**Extract provided:**
Patrani (; ) is a 1956 Hindi black and white historical drama written by R. S. Choudhury and directed by Vijay Bhatt. The film starred Vyjayanthimala and Pradeep Kumar, with Shashikala, Durga Khote, Om Prakash, Jeevan, David Abraham Cheulkar, Leela Mishra, Kanchanamala, Praveen Paul, Ramesh Sinha, Gadadhar Sharma, Maya, Krishnakant, Helen and Sheila Vaz, forming an ensemble cast. The film was produced by Shankerbhai Bhatt. The film's score was composed by Shankar Jaikishan duo with lyrics provided by Shailendra and Hasrat Jaipuri. Editing was done by Shivaji Awdhut and filming was by K. H. Kapadia. The story revolves around the king, Karma Dev and his attitude.

**Exercise tasks:**
1. Repeat word for word everything in the Patrani text from "Patrani (; )" down to "and his attitude.".
2. Using the Patrani text, answer yes or no to each statement and quote the words that decide it: (a) The film was directed by R. S. Choudhury. (b) The score was composed by Shankar Jaikishan. (c) Filming was done by Shivaji Awdhut.
3. Take the text about the film Patrani further, starting right after its final sentence.
The lines that come next are separate material and not part of the Patrani text.

**The data:**

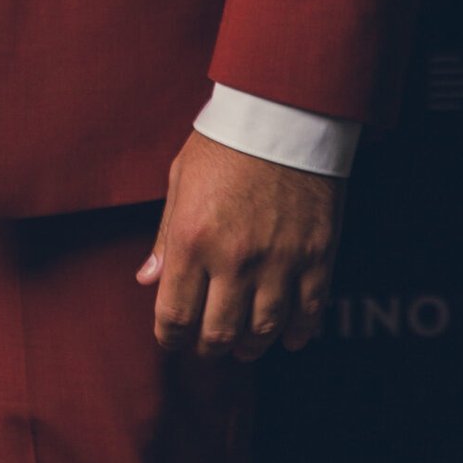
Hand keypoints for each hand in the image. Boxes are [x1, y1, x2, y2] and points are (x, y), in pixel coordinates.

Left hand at [136, 128, 344, 359]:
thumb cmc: (224, 142)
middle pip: (217, 334)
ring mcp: (277, 261)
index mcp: (191, 238)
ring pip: (262, 332)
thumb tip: (147, 280)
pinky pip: (307, 314)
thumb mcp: (181, 180)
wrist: (284, 114)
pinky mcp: (315, 257)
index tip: (172, 338)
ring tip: (243, 345)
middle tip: (207, 344)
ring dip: (249, 347)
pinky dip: (295, 334)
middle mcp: (233, 258)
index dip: (170, 338)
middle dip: (207, 348)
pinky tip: (286, 337)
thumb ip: (164, 236)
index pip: (174, 315)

**Answers below:**
1.
Patrani (; ) is a 1956 Hindi black and white historical drama written by R. S. Choudhury and directed by Vijay Bhatt. The film starred Vyjayanthimala and Pradeep Kumar, with Shashikala, Durga Khote, Om Prakash, Jeevan, David Abraham Cheulkar, Leela Mishra, Kanchanamala, Praveen Paul, Ramesh Sinha, Gadadhar Sharma, Maya, Krishnakant, Helen and Sheila Vaz, forming an ensemble cast. The film was produced by Shankerbhai Bhatt. The film's score was composed by Shankar Jaikishan duo with lyrics provided by Shailendra and Hasrat Jaipuri. Editing was done by Shivaji Awdhut and filming was by K. H. Kapadia. The story revolves around the king, Karma Dev and his attitude.

2.
(a) No: "written by R. S. Choudhury and directed by Vijay Bhatt"
(b) Yes: "The film's score was composed by Shankar Jaikishan duo"
(c) No: "Editing was done by Shivaji Awdhut and filming was by K. H. Kapadia"

3.
Plot
The story is about King Karma Dev who gives a lot of importance to physical beauty. His mother, the Rajmata requests Mahamantri Munjal to find him a nice wife. Karma Dev often dreams of marrying an unknown beautiful woman he had once seen in the Somnath temple. Meanwhile, Mrinalla is the princess of Karnataka, who also dreams of marrying a king she had once seen in the Somnath temple. When Munjal happens to see the beautiful woman Mrinalla, he shows the King's  portrait to her and she is happy to finally find the man of her dreams. So she runs away from the palace and searches for Karma Dev to marry him. Soon after, Munjal shows Mrinalla's painting to Karma Dev, who agrees to marry her. On the day of the marriage, the King finds out she is dark and refuses to marry her. After several incidents, Karma Dev realizes his mistake and at last he happily accepts Mrinalla as his Patrani.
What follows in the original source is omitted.